:: Instructions to follow ::
Answer with one number only, the count of lines in the material below that hold "action".

[[ Information given open ]]

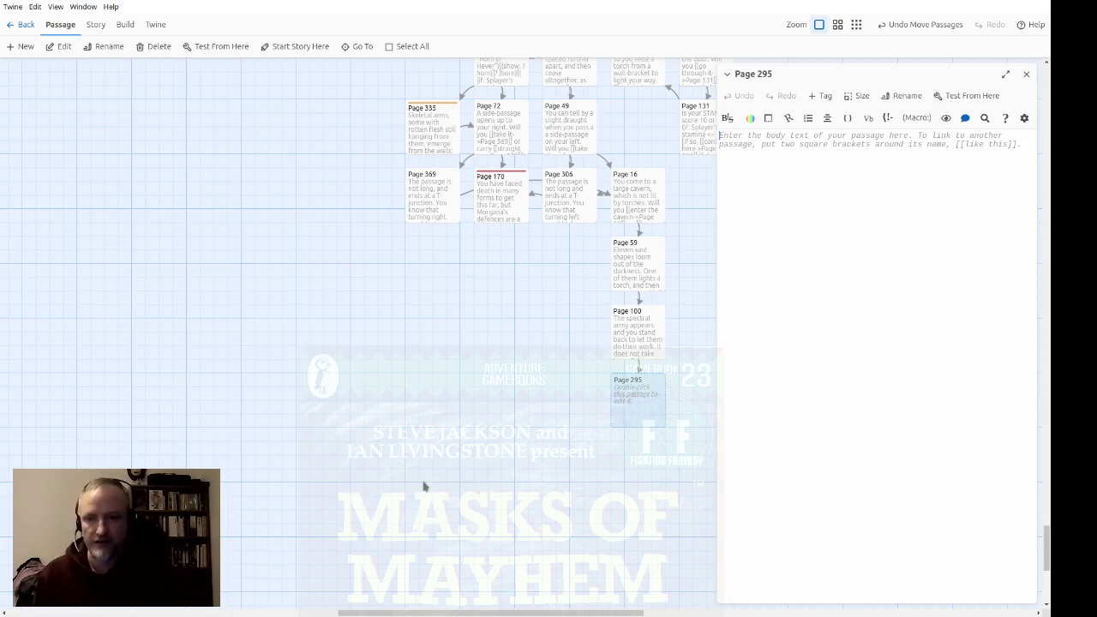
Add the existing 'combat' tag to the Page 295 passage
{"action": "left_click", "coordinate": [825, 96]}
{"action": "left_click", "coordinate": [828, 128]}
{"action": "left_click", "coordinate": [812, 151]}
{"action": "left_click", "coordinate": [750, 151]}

[[ Information given closed ]]

:: Result ::
4